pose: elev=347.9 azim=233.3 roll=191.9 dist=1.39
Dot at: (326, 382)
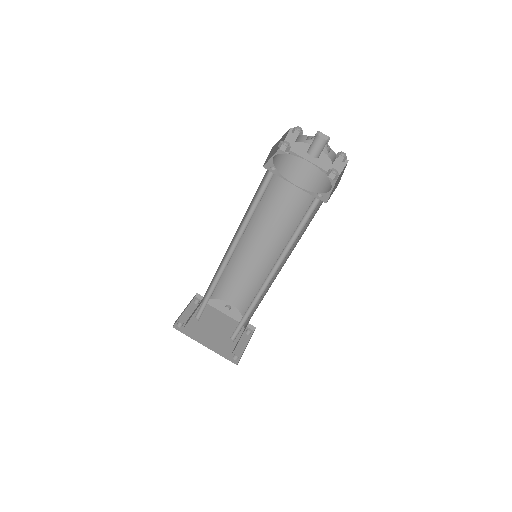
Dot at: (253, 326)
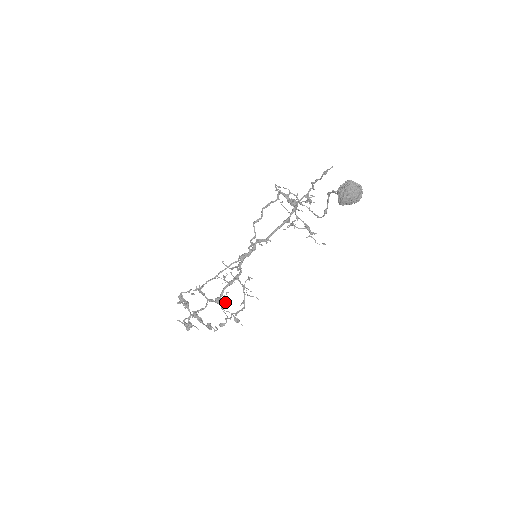
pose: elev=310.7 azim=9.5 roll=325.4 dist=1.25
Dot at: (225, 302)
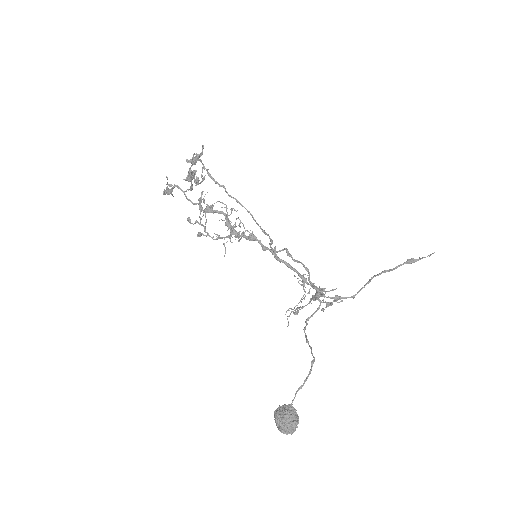
Dot at: occluded
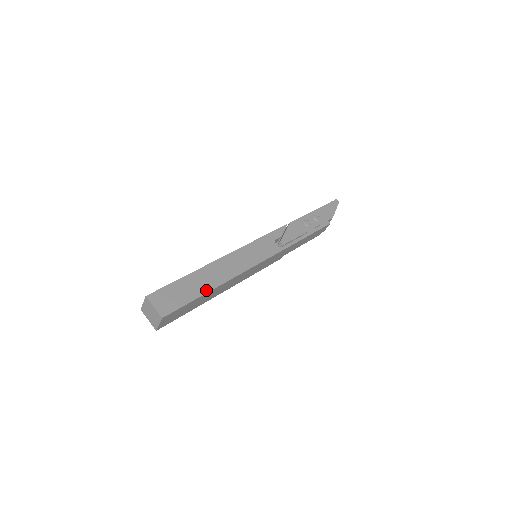
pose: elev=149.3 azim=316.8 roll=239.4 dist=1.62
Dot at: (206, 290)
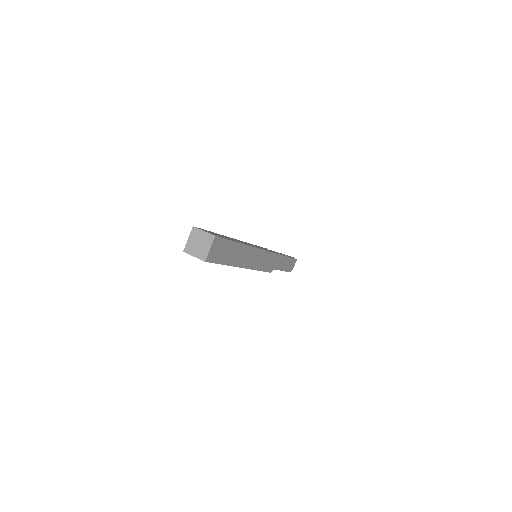
Dot at: (237, 242)
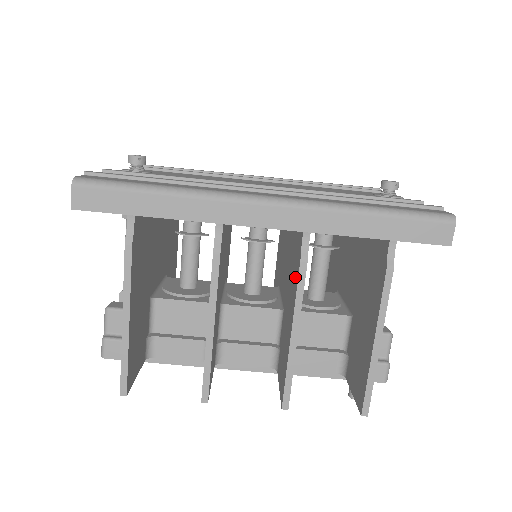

◆ ◆ ◆ ◆ ◆ ◆ ◆

Stated problem:
Rewrite every line of the rows above, changing each "pose" to "view" and keeping everything else the same. Omit the pictures.

Exercise answer:
view: elev=347.9 azim=233.3 roll=191.9 dist=1.39
Dot at: (326, 382)
Dot at: (253, 326)
view: elev=310.7 azim=9.5 roll=325.4 dist=1.25
Dot at: (225, 302)
Dot at: occluded
view: elev=149.3 azim=316.8 roll=239.4 dist=1.62
Dot at: (206, 290)
Dot at: (237, 242)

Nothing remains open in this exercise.